Il est probable qu’elle dira quelques mots, dès sa sortie, en faveur des trois autres responsables d’Action directe arrêtés et condamnés en même temps qu’elle, le 26 février 1987. Ces trois-là sont aussi usés par dix-sept années de détention, dont plus de dix passées à l’isolement. Nathalie Ménigon, 47 ans, voisine de cellule de Joëlle Aubron à Bapaume, est profondément dépressive et atteinte d’une hémiplégie partielle. Elle a vu sa demande de suspension de peine refusée le 9 avril. Georges Cipriani, 53 ans, a sombré dans la démence. Il ne peut bénéficier de la loi Kouchner qui ne prévoit pas de libération pour raisons psychiatriques. Quant à Jean-Marc Rouillan, 51 ans, les médecins de la centrale de Moulins-Yseure (Allier) lui ont d’abord annoncé qu’il avait un cancer du poumon, avant que la médecine hospitalière l’assure du contraire.

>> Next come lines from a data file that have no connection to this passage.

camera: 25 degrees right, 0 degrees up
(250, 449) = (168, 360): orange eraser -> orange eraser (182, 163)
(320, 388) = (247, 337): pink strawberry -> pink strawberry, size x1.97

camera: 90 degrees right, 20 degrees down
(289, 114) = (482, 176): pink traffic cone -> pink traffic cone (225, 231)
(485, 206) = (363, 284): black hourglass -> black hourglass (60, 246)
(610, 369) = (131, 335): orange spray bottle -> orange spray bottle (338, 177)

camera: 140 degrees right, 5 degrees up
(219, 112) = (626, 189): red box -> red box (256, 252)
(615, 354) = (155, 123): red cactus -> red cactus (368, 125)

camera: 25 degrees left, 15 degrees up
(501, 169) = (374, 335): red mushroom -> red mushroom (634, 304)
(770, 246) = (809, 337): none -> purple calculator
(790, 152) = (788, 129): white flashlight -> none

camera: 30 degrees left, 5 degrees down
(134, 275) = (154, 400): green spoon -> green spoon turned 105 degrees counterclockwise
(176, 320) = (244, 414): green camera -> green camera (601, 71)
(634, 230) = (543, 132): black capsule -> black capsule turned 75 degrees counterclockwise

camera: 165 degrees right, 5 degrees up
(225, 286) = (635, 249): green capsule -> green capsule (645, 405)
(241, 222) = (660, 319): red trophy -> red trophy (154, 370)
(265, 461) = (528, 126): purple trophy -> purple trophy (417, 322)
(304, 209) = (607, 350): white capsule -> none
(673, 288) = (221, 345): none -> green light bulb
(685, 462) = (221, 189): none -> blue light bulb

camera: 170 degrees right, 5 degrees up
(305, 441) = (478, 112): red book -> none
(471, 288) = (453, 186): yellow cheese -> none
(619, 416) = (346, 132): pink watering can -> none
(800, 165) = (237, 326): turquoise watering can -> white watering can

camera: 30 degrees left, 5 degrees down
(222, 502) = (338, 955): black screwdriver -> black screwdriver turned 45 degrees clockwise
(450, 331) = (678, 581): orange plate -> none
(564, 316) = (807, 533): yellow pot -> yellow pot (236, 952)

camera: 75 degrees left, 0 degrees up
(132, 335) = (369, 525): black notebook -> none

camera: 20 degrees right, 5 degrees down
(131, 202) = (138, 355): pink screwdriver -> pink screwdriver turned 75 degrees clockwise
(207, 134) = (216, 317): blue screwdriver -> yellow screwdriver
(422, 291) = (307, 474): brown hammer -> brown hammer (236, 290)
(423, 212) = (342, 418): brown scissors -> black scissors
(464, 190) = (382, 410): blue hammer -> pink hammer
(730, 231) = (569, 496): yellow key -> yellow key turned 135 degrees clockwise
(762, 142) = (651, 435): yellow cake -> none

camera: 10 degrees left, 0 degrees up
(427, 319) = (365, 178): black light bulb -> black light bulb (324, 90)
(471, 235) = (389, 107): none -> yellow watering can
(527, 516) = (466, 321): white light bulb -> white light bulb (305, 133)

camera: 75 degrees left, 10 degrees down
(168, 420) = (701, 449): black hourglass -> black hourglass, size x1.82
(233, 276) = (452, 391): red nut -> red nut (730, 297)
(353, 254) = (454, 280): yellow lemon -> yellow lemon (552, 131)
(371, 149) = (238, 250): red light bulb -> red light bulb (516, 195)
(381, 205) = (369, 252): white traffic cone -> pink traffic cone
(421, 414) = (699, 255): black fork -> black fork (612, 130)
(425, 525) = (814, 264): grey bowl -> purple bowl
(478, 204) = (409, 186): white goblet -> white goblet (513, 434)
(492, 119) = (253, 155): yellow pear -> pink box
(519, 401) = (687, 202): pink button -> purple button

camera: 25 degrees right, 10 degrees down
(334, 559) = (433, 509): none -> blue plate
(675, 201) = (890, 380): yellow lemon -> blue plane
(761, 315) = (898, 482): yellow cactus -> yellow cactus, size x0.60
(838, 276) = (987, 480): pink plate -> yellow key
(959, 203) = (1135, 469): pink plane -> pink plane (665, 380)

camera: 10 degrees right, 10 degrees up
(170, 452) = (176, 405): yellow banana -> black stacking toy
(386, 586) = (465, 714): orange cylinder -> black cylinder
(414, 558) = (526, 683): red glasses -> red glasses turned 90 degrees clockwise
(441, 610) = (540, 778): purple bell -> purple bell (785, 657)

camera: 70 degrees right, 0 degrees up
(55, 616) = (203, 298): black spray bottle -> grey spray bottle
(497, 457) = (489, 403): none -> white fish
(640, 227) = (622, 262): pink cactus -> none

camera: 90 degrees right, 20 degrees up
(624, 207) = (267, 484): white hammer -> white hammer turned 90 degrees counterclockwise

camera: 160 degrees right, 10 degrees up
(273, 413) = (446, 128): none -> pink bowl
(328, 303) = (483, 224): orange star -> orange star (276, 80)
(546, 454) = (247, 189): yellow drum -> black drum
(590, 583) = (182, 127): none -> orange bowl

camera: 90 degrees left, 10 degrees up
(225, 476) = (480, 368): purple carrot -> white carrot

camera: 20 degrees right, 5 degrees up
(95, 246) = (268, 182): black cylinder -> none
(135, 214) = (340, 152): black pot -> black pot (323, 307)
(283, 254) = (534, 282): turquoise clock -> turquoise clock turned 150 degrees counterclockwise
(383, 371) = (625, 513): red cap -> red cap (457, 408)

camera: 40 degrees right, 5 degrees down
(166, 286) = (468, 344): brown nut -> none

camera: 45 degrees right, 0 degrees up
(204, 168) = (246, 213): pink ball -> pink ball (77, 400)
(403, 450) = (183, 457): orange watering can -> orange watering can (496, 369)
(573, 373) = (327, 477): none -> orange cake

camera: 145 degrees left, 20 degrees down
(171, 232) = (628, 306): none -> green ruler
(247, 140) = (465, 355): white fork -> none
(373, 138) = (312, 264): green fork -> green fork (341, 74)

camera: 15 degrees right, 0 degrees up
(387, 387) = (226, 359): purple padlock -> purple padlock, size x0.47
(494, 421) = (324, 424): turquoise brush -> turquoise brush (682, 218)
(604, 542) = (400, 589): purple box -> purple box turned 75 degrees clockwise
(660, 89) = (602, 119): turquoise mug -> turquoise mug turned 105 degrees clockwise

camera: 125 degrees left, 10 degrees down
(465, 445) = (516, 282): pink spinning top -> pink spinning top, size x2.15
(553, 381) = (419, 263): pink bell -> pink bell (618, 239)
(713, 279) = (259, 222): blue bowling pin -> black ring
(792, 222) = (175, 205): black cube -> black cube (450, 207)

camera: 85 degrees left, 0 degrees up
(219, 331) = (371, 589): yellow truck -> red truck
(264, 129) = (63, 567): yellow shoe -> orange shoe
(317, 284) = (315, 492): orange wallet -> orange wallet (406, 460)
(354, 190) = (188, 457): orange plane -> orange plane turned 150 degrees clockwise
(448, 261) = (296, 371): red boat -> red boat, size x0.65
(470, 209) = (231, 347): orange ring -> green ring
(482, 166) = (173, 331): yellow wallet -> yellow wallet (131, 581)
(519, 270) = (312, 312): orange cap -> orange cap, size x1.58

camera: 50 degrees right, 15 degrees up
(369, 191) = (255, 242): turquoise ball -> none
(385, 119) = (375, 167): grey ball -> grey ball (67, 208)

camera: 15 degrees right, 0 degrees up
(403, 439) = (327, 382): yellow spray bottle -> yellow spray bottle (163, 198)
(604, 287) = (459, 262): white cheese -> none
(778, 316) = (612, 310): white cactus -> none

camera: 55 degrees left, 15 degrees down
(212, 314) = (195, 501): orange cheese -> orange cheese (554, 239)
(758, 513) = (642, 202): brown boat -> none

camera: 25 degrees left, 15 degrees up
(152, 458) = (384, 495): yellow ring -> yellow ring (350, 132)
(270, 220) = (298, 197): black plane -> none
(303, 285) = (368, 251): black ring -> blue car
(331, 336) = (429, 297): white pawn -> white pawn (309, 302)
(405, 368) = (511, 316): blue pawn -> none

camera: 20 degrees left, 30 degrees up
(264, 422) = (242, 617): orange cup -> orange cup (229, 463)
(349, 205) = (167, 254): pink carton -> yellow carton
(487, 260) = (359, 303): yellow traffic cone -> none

En mai, l’administration pénitentiaire l’a transféré à Fleury-Mérogis dans des conditions qui font l’objet d’une enquête administrative. Tous trois arriveront cependant, en février 2005 à la fin de leur peine de sûreté de dix-huit ans et pourront demander une libération conditionnelle. Enfin, Joëlle Aubron devrait appeler à la libération de Régis Schleicher, 42 ans, lui aussi militant d’AD et qui fut son mari. Ce dernier, détenu depuis vingt ans pour le meurtre de deux policiers en 1983, a fait une tentative d’évasion ratée en février, compromettant ainsi sa remise en liberté.

Les organisations qui s’étaient émues de la dégradation de l’état de santé des détenus d’Action directe se sont attachées à souligner combien la mesure dont va bénéficier Joëlle Aubron n’est pas une faveur. "Cette décision est juste", a réagi Henri Malberg, pour le Parti communiste, "et la loi doit s’appliquer à tous les autres détenus malades".